You are talented, educated, and ambitious and you want to take the next step and migrate to Canada to study at a university or college. You have applied online or through your local Visa Application Centre (VAC). You have gone out of your way to assemble the necessary documentation, all of it notarized and translated; a veritable stack of official-looking documents that you attach to your application form or ceremoniously hand over at the VAC or visa office. And you get rejected.  How can this be?! Welcome to the fastidious world of official applications. Here’s a survey of common mistakes on a student visa and how you might avoid making them in the first place:

  • Arrange your documentation exactly according to Citizenship Immigration and Canada (CIC) guidelines. Any single piece of documentation that is wrong will result in your visa application being rejected. It is also important not to overdo the paperwork which makes the life of an immigration official who is reviewing your case that much more difficult. Give CIC exactly what they ask for, nothing more and nothing less.
  • Do not over-explain your case. Keep it straightforward and simple. Give CIC the information they need and, again, do not overdo it.
  • For students applying from India and China, the Student Partners Program, or SPP, is an administrative framework that is run by the Association of Canadian Community Colleges, or ASCC, and the Canadian visa offices in India and China. It is meant to streamline the application process, but you need to meet certain requirements and your eligibility will be determined by the college you are applying to. SPP is not a requirement for student visa applications, it is, rather, an option, so do not put your application under the SPP category if you have not applied under this program and have not been approved. As well, do not mix requirements from distinct student visa categories as this will likely result in your application being denied. The categories are:
    • SPP: which is for approved community colleges and involves lower processing times and has added requirements, like an IELTS test result of 5.5 or higher.
    • University: which requires an acceptance letter from a Canadian University.
    • General: which is for College applicants who are not under the SPP program and involves longer processing time and more extensive documentation.
  • A picture really is worth a thousand words, because if your photograph is not to specification, then your student visa application will not be processed. Make sure you follow the instructions exactly on your application as regards the requirements for the photograph.
  • When paying the required fees, make sure you understand the amount in both Canadian dollars and your local currency. These amounts can be subject to change, especially if your local currency’s exchange rate is volatile. Paying the wrong amount will cause your application to be delayed at best.
  • For a student visa application, make sure you find out whether you can apply online. Since December 2012 the requirements are simple: access to the internet, a scanner or camera and a credit card. If you have all of these you can apply online. But it is best to consider a Visa Application Centre or VAC. They provide added services and make sure your application is complete. The VAC is not the same thing as the Canadian Consulate or Embassy in your home country. Make sure you know where your nearest VAC is and do not send your application to the embassy or consulate by mistake (if submitting to the VAC is mandatory, as it is in many countries).
  • Do not apply late! As soon as you are accepted at the Canadian College or University of your choice, send off your application because otherwise you may not get your student visa in time for the start of classes. It goes without saying that one should apply as early as possible to the College or University of choice in Canada to ensure your acceptance, should you succeed, comes as early as possible. Do not delay!
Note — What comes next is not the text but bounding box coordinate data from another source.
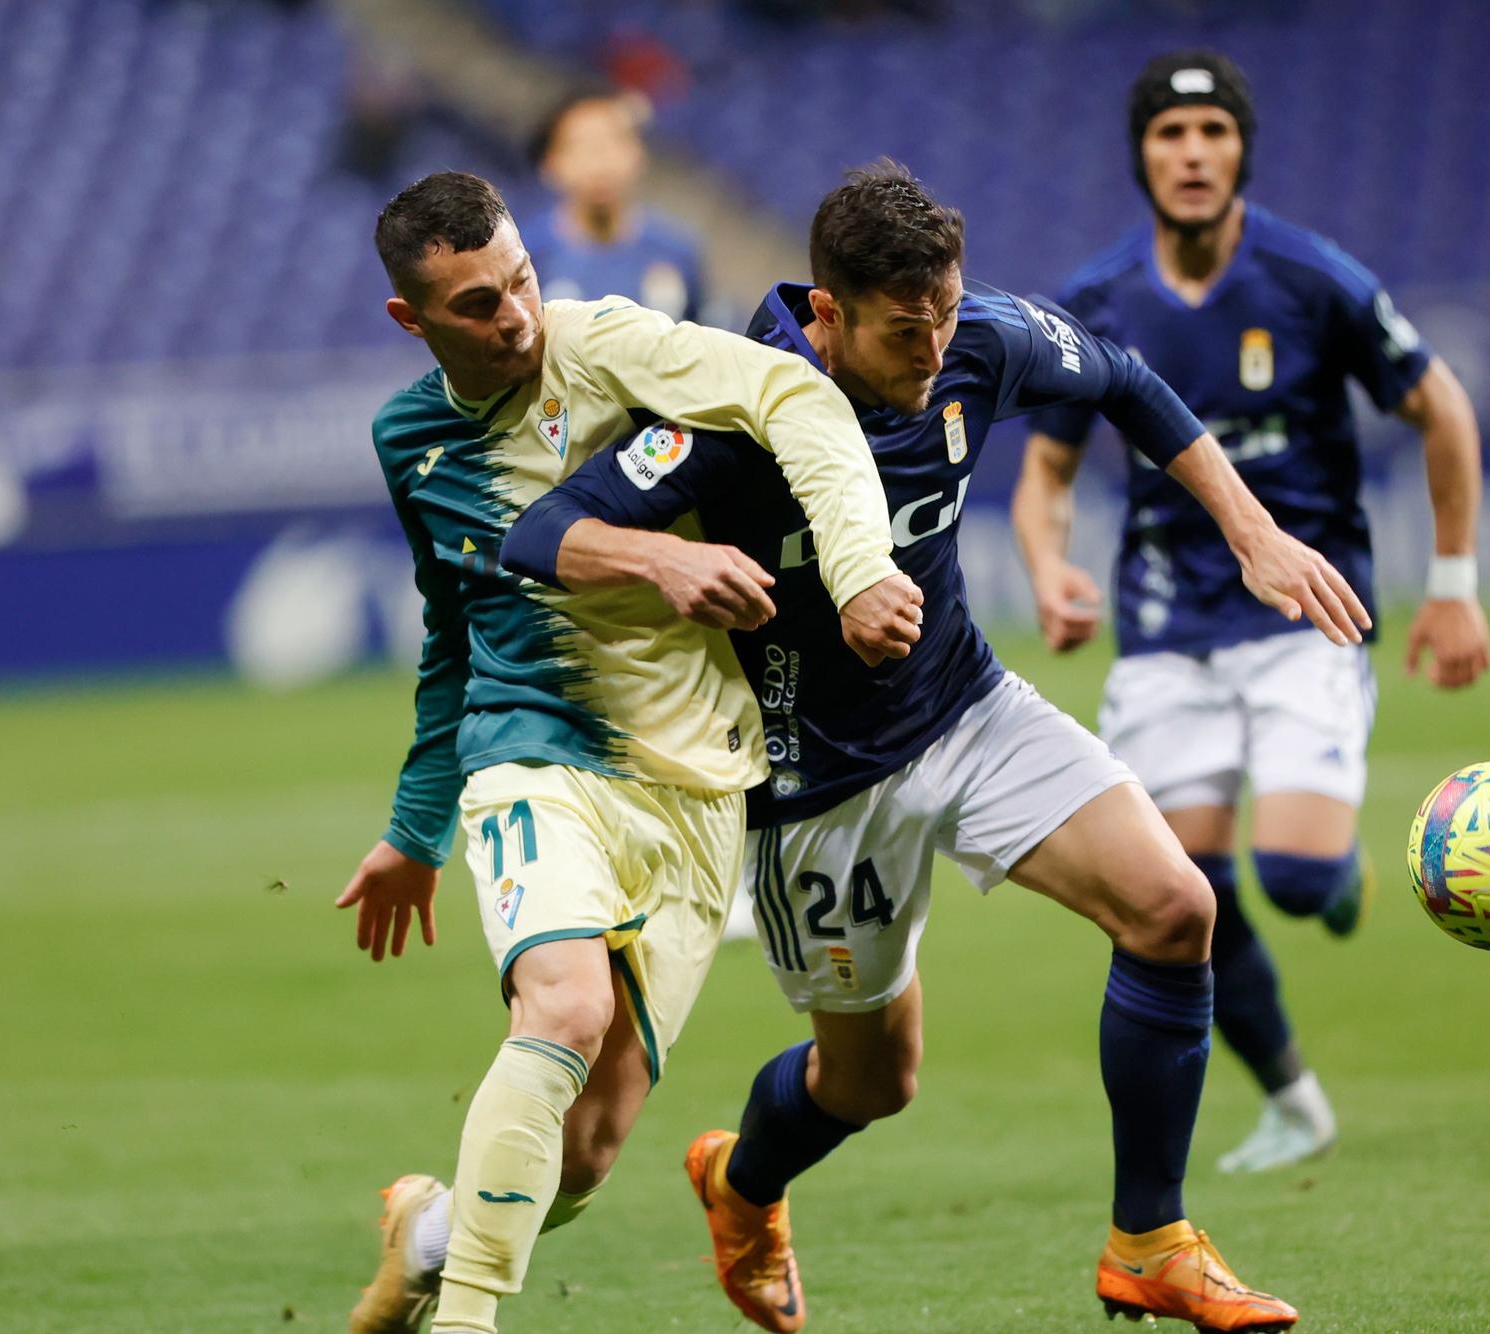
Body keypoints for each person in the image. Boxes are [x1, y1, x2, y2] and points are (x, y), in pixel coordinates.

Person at [500, 160, 1367, 1332]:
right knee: (872, 1081)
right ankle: (741, 1181)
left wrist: (1253, 531)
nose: (937, 348)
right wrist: (668, 559)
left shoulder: (978, 340)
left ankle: (1148, 1240)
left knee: (1173, 908)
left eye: (947, 313)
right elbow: (543, 530)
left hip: (967, 708)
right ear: (825, 314)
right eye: (906, 330)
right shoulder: (730, 408)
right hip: (817, 786)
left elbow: (1124, 377)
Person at [338, 170, 922, 1334]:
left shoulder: (605, 346)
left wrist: (860, 568)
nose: (514, 317)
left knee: (589, 1149)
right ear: (411, 318)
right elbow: (455, 635)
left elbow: (792, 397)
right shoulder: (408, 438)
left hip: (696, 782)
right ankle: (467, 1317)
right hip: (535, 746)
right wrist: (413, 830)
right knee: (558, 1009)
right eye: (475, 305)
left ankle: (433, 1233)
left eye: (519, 282)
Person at [1013, 50, 1490, 1175]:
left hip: (1304, 621)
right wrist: (1046, 568)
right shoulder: (1095, 300)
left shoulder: (1309, 278)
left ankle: (1332, 874)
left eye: (1213, 134)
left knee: (1287, 875)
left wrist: (1454, 587)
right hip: (1166, 631)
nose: (1192, 156)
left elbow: (1443, 408)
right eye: (1170, 136)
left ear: (1240, 150)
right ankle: (1295, 1102)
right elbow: (1043, 471)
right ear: (1140, 154)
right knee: (1179, 898)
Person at [528, 87, 705, 323]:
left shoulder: (677, 251)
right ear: (550, 164)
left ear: (638, 153)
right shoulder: (528, 258)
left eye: (612, 140)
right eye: (580, 145)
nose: (599, 159)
  • As part of your application you may need a medical exam and a police certificate that proves you do not have a criminal record. Make sure you have these before applying for your student visa. Make sure, however, that both are fairly recent. You may have to take a medical exam in Canada as well, depending on what country you are applying from. Do not miss taking the exam once in Canada.
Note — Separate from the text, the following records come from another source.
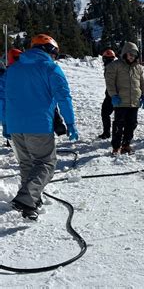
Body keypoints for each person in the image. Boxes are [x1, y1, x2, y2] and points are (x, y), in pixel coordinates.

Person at [1, 34, 78, 220]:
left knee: (27, 163)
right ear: (50, 50)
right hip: (38, 124)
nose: (54, 57)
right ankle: (27, 199)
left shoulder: (13, 69)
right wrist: (70, 122)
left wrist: (6, 124)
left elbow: (3, 99)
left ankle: (31, 202)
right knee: (46, 163)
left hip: (15, 125)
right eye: (55, 54)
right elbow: (63, 97)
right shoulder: (51, 68)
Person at [105, 41, 144, 154]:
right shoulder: (115, 65)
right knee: (119, 125)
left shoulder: (138, 67)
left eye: (134, 55)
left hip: (134, 102)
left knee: (132, 124)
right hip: (120, 101)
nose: (132, 57)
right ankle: (116, 147)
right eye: (130, 54)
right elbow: (110, 82)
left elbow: (142, 83)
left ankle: (126, 145)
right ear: (125, 53)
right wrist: (113, 95)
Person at [98, 49, 116, 139]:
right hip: (115, 93)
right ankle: (115, 132)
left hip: (111, 94)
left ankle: (107, 133)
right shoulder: (115, 66)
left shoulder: (109, 67)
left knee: (105, 113)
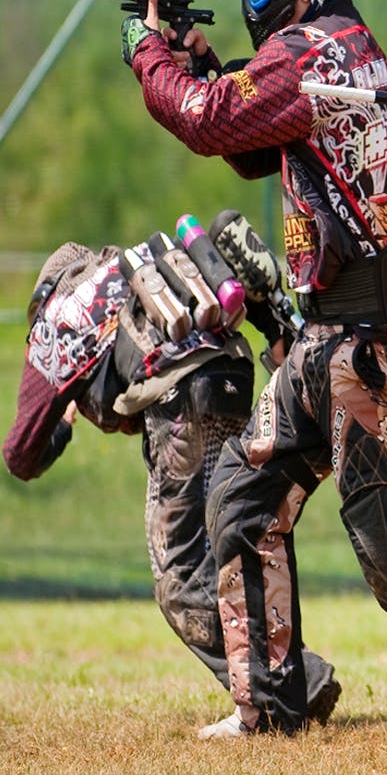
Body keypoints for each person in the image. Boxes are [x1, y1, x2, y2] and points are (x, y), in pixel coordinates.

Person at [122, 0, 387, 737]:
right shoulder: (331, 50)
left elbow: (210, 120)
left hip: (366, 350)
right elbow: (253, 137)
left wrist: (149, 55)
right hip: (320, 342)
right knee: (242, 504)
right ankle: (271, 707)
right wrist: (207, 62)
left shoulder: (314, 50)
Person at [3, 233, 342, 726]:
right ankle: (288, 678)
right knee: (219, 548)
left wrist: (62, 426)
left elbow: (20, 455)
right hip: (232, 374)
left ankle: (288, 686)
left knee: (181, 576)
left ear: (44, 296)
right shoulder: (129, 269)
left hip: (179, 401)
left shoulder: (57, 320)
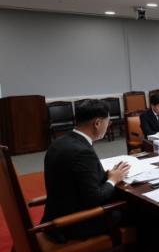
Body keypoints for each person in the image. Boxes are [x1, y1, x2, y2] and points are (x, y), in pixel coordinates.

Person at [42, 99, 131, 242]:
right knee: (139, 211)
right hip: (73, 223)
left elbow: (76, 179)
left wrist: (107, 175)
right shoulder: (82, 152)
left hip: (58, 214)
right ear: (97, 123)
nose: (109, 125)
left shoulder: (59, 142)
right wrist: (113, 180)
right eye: (108, 121)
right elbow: (94, 198)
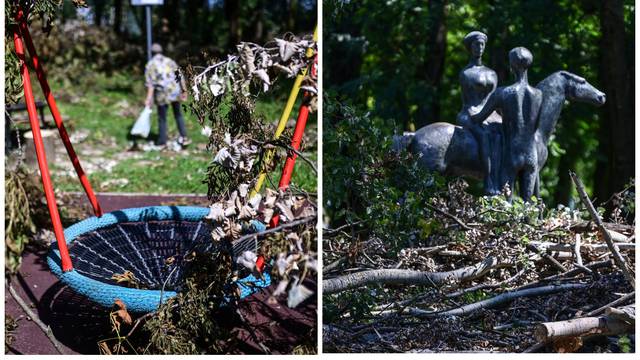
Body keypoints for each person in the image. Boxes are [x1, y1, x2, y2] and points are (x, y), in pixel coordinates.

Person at [463, 47, 543, 200]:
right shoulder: (539, 94)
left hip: (511, 153)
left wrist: (470, 116)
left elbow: (479, 118)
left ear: (511, 66)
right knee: (528, 205)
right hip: (531, 153)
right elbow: (536, 126)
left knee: (505, 203)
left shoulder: (502, 93)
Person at [456, 31, 500, 194]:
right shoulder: (466, 73)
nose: (479, 48)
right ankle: (488, 180)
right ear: (470, 47)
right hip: (470, 112)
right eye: (476, 44)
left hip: (490, 113)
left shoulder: (492, 73)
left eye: (482, 44)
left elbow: (493, 99)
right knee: (484, 135)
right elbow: (468, 101)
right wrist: (479, 115)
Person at [144, 43, 191, 147]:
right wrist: (184, 90)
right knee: (178, 115)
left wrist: (148, 99)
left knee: (162, 117)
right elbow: (180, 75)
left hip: (162, 94)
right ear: (161, 51)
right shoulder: (170, 61)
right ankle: (184, 137)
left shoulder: (150, 65)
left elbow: (150, 84)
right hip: (174, 91)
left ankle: (162, 142)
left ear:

  • When you arrive in Canada at your port of entry, you will be required to present documentation to the immigration officials, including the following:
    • Your official Letter of Introduction which must be presented to immigration officials. This is not your study permit.
    • You may also need a Temporary Resident Visa, or TRV, if you are from a designated country. This will be in your passport and you must enter Canada before the expiry date in your TRV.
    • Upon presentation of your documentation, immigration officials will give you your Study Permit, which is the official document giving you permission to study in Canada as a foreign student and a non-resident of Canada. Politely make sure there are no errors – like a misspelled name or a passport number that is wrong – on this Study Permit. If there are, you will have to apply to have the Study Permit changed.
  • Finally, make sure all the information on any documentation is clearly legible. If immigration officials cannot easily read all the documents, or cannot easily read the application form itself, they will not accept your application. Make their job as easy as possible and you increase the odds of your student visa being accepted.